§ Supplied information:

□ □ □

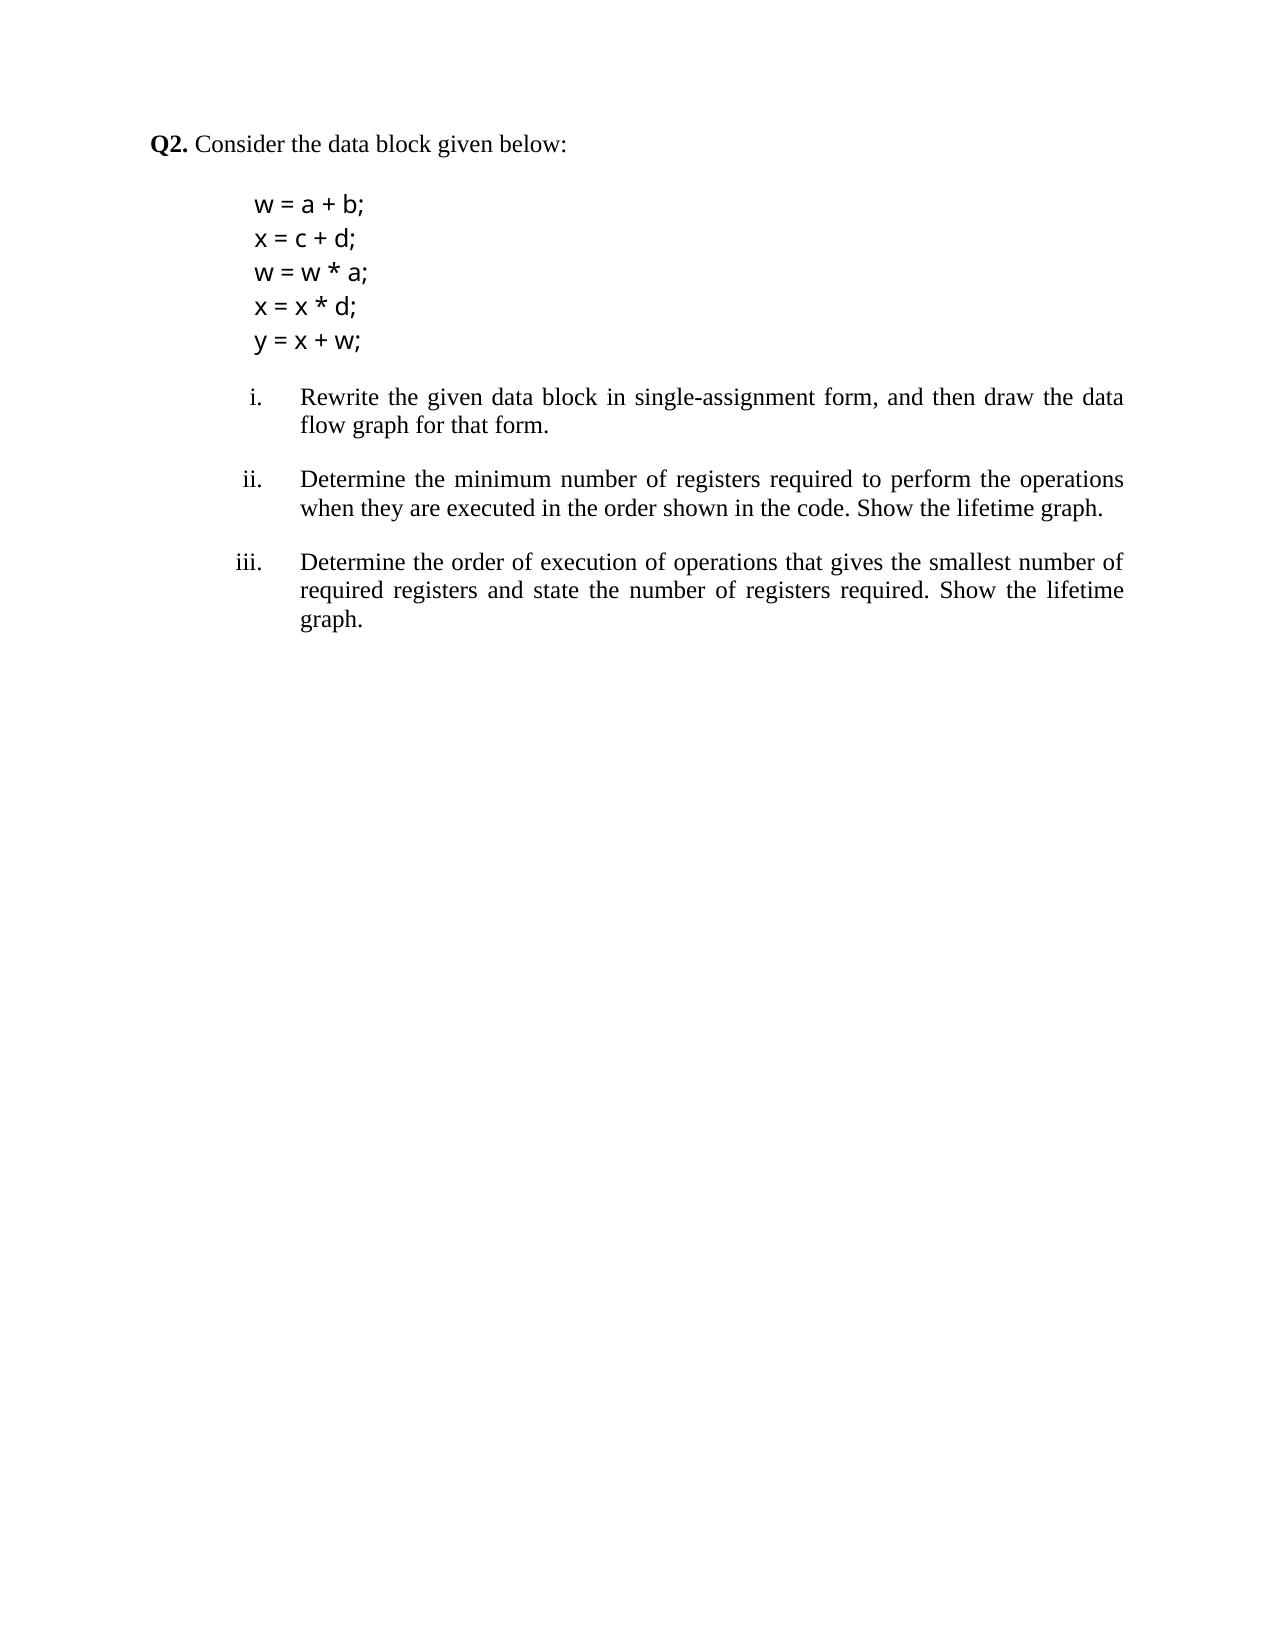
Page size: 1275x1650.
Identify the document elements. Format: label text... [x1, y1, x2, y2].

text w = a + b; [254, 186, 1125, 220]
subtitle Determine the order of execution of operations that gives the smallest number of required registers and state the number of registers required. Show the lifetime graph. [262, 547, 1125, 633]
subtitle Rewrite the given data block in single-assignment form, and then draw the data flow graph for that form. [262, 382, 1125, 439]
subtitle Q2. Consider the data block given below: [150, 129, 1125, 157]
text x = c + d; [254, 220, 1125, 254]
subtitle Determine the minimum number of registers required to perform the operations when they are executed in the order shown in the code. Show the lifetime graph. [262, 464, 1125, 522]
text x = x * d; [254, 288, 1125, 322]
text y = x + w; [254, 322, 1125, 357]
text w = w * a; [254, 254, 1125, 288]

□ □ □

§ Aim of the task:
Leave the images out and give the rest of the data again exactly.

§ Output for this task:
Page size: 1275x1650.
Identify the document elements. Format: label text... [x1, y1, x2, y2].

text w = a + b; [254, 186, 1125, 220]
subtitle Determine the order of execution of operations that gives the smallest number of required registers and state the number of registers required. Show the lifetime graph. [262, 547, 1125, 633]
subtitle Rewrite the given data block in single-assignment form, and then draw the data flow graph for that form. [262, 382, 1125, 439]
subtitle Q2. Consider the data block given below: [150, 129, 1125, 157]
text x = c + d; [254, 220, 1125, 254]
subtitle Determine the minimum number of registers required to perform the operations when they are executed in the order shown in the code. Show the lifetime graph. [262, 464, 1125, 522]
text x = x * d; [254, 288, 1125, 322]
text y = x + w; [254, 322, 1125, 357]
text w = w * a; [254, 254, 1125, 288]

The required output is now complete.